Les mines de charbon de la région ont également profité de cet élan, car le charbon était la principale source de combustible pour les usines d’acier et le principal carburant des navires marchands qui quittaient le havre de Sydney pour se rendre en Grande-Bretagne avec des cargaisons vitales pour soutenir l’effort de guerre. La Dominion Steel est également devenue le principal producteur de trinitrotoluol, un sous-produit de ses fours à coke, qui était converti en TNT, l’explosif utilisé dans les obus de l’artillerie. À la fin de la guerre, elle en avait produit 3 millions de litres qui avaient été convertis en 19 millions de kilogrammes de TNT. L’agriculture, l’industrie forestière et les pêches ont aussi connu la prospérité pendant la guerre.

Les effets économiques n’ont toutefois pas tous été positifs. Comme un si grand nombre d’hommes s’étaient enrôlés pour le service militaire, on a rapidement constaté une pénurie de main-d’œuvre sur le front domestique. On a embauché des femmes pour combler les brèches dans les usines d’acier, mais leurs salaires moins élevés inquiétaient les hommes qui travaillaient dans l’acier. On les a également empêchées de travailler dans les mines de charbon, ce qui a causé une baisse de la production et une pénurie de produits essentiels. La prospérité de l’économie a causé de l’inflation et, bien que les prix aient grimpé tout au long de la guerre, les salaires n’ont pas suivi. Cela a entraîné une agitation croissante chez les ouvriers, et, à la fin de la guerre et tout au long des années 1920, le secteur industriel a été affligé par des conflits, des fermetures d’usines et de mines et une grave dépression économique.

UNE VIE, ILLUSTRÉE

Découvrez la vie de J.R. grâce à des illustrations de sa vie et de son travail.

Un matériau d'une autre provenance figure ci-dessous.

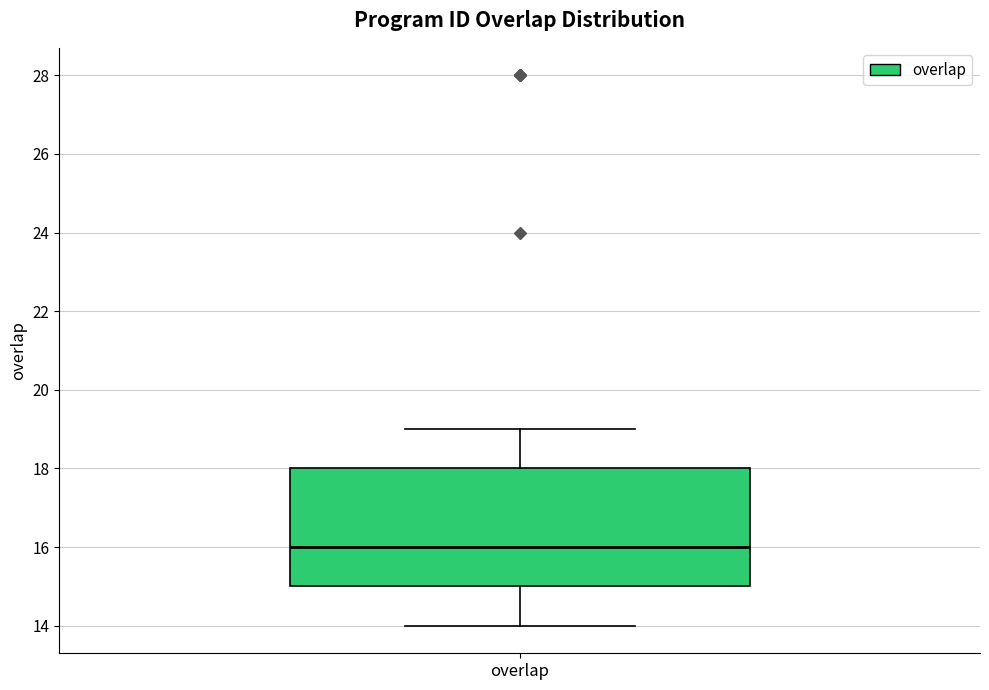

Read this box plot against the y-axis: the position of the median line, the range covered by the box, and the ends of both whiskers. The values are not printed on the chart, so give them approximately, as read against the axis.

median 16, box 15 to 18, whiskers 14 to 19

On voit J.R. McDougall à l’avant-plan tenant une pelle pour miner du charbon dans une sombre mine de charbon souterraine. À l’arrière-plan, trois mineurs sont en train de travailler en parlant entre eux. Ils sont éclairés par un cercle de lumière.
J.R. dit adieu à son épouse et à ses enfants à l’extérieur au moment où il quitte son domicile pour la guerre. Il est vêtu d’un uniforme militaire et on voit des bagages au sol à l’avant de sa maison.  On voit le carreau d’une mine de charbon de l’autre côté d’un cours d’eau et deux personnes assises dans un bateau à rames.
On voit J.R. en uniforme dans le champ de bataille, en train d’entrer dans un tunnel à partir d’une tranchée avec une pelle à main. Deux hommes en uniformes assortis le regardent descendre dans le tunnel depuis les côtés.
On voit J.R. photographié à genoux dans un tunnel souterrain en train de poser des explosifs. Il a une expression concentrée et déterminée pendant qu’il travaille.
J.R. et trois soldats en uniforme, fusils en main, sont accroupis dans une tranchée, en attendant d’avancer sur le champ de bataille alors qu’il y a une grande explosion et des rafales de coups de feu pas trop loin.
J.R. émerge d’un tunnel entouré de débris dans l’obscurité et recouvert de saletés, mais soulagé d’atteindre la surface au-dessus du sol.
J.R. est assis dans un bunker souterrain en train d’écrire une lettre à envoyer chez lui. Il y a un soldat debout avec son fusil à l’arrière-plan, tandis qu’un autre soldat dort à l’avant-plan.
On voit J.R. alors qu’il est devenu un homme âgé dans sa maison au Cap-Breton. Il est assis seul à une table avec une tasse de thé et une théière en contemplant pensivement la collectivité et le paysage en arrière-plan qu’il voit par la fenêtre par une belle journée ensoleillée. Des photos de famille et des médailles de service militaire sont suspendues comme dans une galerie sur le mur derrière lui.